The UN has allocated 15 million dollars from the 100 million dollars earmarked to Africa and Middle East to address food insecurity as the spillover effects of Ukraine war threaten to push millions even closer to famine.
The contribution from the Central Emergency Response Fund (CERF), which was announced on Thursday, would go towards relief projects in six African countries and Yemen.
The countries are Nigeria, Somalia, Ethiopia, Kenya, Sudan and South Sudan.
The CERF was established in 2005 to deliver urgently needed humanitarian assistance whenever and wherever crises arise.
The fund pools contributions from a range of donors, with more than 130 UN Member States, observers, others, including private individuals, providing more than eight billion dollars through the years.
Over the past six months, CERF has allocated more than 170 million dollars to address rising food insecurity in several countries, including those that will receive the new funding.
“Food insecurity in these seven countries is mainly being driven by armed conflict, drought and economic turmoil, and the Ukraine conflict is making a dire situation even worse.
“The war began on Feb. 24 and disrupted food and energy markets, causing food and fuel prices to soar,’’ Martin Griffiths, the UN Emergency Relief Coordinator said.
The money will enable UN agencies and their partners to provide critical support, including food, cash, nutritional help, medical services, shelter and clean water.
Projects will also be tailored to help women and girls, who face additional risks due to the crisis.
“Hundreds of thousands of children are going to sleep hungry every night while their parents are worried sick about how to feed them.
“A war halfway around the world makes their prospects even worse. This allocation will save lives,” Mr Griffiths said.
The CERF funding will support humanitarian operations, with 30 million dollars for the Horn of Africa, divided between Somalia, Ethiopia and Kenya.

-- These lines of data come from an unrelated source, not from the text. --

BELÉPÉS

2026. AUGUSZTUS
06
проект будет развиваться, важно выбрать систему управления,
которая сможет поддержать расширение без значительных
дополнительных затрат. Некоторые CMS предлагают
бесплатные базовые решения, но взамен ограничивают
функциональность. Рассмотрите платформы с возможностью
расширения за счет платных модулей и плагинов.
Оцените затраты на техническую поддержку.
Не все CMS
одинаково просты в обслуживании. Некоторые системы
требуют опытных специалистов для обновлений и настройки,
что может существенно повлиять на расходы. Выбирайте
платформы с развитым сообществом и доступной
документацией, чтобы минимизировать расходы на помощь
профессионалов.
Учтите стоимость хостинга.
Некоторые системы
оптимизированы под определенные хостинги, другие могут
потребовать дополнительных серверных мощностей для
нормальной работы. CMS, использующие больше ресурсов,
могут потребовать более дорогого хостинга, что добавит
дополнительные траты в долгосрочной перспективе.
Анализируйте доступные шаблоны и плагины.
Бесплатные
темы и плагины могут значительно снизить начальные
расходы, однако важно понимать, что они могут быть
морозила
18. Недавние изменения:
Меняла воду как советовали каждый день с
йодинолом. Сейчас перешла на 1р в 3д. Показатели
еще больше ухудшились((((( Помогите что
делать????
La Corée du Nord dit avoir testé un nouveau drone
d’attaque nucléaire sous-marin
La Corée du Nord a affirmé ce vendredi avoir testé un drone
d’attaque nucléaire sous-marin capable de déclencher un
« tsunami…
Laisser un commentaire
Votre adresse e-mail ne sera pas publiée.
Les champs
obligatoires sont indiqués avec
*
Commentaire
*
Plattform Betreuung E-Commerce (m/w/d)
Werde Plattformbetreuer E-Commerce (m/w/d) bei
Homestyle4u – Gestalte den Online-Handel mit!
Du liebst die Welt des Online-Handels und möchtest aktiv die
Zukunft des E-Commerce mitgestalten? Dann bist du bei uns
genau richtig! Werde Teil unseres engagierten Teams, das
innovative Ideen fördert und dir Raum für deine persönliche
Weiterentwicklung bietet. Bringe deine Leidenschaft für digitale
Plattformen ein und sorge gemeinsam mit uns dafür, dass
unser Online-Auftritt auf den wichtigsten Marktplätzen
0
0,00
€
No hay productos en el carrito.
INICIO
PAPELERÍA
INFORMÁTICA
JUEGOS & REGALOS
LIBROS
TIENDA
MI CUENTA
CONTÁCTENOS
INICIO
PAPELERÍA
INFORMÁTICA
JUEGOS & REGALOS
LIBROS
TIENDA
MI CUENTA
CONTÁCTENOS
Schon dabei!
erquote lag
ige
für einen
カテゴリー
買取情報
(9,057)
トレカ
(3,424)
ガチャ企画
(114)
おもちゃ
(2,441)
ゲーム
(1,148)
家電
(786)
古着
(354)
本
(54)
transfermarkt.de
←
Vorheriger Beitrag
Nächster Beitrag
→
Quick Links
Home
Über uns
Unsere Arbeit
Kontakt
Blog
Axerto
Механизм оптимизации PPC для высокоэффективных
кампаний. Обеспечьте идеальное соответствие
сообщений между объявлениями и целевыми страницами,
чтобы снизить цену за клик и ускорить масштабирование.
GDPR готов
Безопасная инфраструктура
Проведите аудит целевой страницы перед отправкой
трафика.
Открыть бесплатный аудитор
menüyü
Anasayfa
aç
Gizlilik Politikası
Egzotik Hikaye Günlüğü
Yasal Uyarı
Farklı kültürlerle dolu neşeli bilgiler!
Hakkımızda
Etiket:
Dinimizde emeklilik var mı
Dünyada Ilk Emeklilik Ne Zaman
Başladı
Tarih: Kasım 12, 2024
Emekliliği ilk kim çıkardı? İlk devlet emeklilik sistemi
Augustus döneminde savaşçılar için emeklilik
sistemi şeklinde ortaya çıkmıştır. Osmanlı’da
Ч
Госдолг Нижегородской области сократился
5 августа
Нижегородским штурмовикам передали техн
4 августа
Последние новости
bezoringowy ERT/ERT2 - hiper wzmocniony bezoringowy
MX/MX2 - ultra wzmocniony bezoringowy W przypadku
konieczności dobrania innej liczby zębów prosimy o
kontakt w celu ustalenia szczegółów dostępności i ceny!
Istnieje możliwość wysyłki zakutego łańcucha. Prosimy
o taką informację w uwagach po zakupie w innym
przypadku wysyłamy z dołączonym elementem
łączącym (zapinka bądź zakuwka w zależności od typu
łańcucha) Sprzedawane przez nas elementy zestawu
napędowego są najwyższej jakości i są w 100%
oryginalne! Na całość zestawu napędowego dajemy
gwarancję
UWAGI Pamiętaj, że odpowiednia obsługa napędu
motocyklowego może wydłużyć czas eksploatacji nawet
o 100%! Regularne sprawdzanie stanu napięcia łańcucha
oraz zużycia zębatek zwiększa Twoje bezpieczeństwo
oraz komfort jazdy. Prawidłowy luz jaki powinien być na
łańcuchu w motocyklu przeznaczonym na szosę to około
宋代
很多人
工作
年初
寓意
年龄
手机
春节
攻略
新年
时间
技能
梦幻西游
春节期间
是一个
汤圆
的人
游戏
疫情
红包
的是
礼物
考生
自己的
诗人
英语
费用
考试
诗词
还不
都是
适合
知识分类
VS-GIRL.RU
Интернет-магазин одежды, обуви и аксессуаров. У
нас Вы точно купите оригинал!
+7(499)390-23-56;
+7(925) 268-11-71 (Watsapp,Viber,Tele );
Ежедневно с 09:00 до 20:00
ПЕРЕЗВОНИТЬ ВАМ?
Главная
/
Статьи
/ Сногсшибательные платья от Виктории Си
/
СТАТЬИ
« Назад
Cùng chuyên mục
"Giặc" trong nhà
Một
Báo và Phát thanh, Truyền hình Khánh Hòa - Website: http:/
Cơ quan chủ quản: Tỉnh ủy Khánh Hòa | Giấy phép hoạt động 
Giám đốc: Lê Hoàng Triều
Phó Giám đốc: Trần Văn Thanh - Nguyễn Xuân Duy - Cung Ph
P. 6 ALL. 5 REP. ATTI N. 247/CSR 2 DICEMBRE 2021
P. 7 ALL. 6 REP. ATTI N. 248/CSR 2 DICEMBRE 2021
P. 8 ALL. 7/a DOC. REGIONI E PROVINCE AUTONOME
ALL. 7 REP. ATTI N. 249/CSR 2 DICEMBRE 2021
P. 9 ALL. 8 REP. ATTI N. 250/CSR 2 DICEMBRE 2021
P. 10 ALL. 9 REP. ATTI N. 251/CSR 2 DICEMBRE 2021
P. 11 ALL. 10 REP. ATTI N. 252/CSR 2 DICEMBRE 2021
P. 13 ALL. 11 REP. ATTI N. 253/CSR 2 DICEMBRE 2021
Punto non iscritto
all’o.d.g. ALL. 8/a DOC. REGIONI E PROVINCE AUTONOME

Another 20 million dollars will go to Yemen while Sudan will also receive the same amount. South Sudan will be allocated 15 million dollars.
Earlier in April, the Food and Agriculture Organisation (FAO) reported that global food prices were at “a new all-time high”, reaching levels not seen since 1990.
Humanitarians measure food insecurity levels using a five-point scale called the Integrated Phase Classification (IPC).
Phase 5 is a situation in which “starvation, death, destitution and extremely critical acute malnutrition levels are evident”.
Famine is declared when hunger and death rates pass certain thresholds.
Some 161,000 people in Yemen are projected to face the catastrophic Phase 5 level by the middle of the year, according to the UN humanitarian affairs office, OCHA.
In South Sudan, 55,000 people may already be experiencing it, while another 81,000 in Somalia could face the same if rains fail, prices continue to rise and aid is not scaled up.
Meanwhile, around 4.5 million people across Sudan, Nigeria and Kenya are already, or soon will be, facing emergency levels of hunger – IPC Phase 4.
The CERF funding will also boost response in Ethiopia, amid its worst drought in recent history.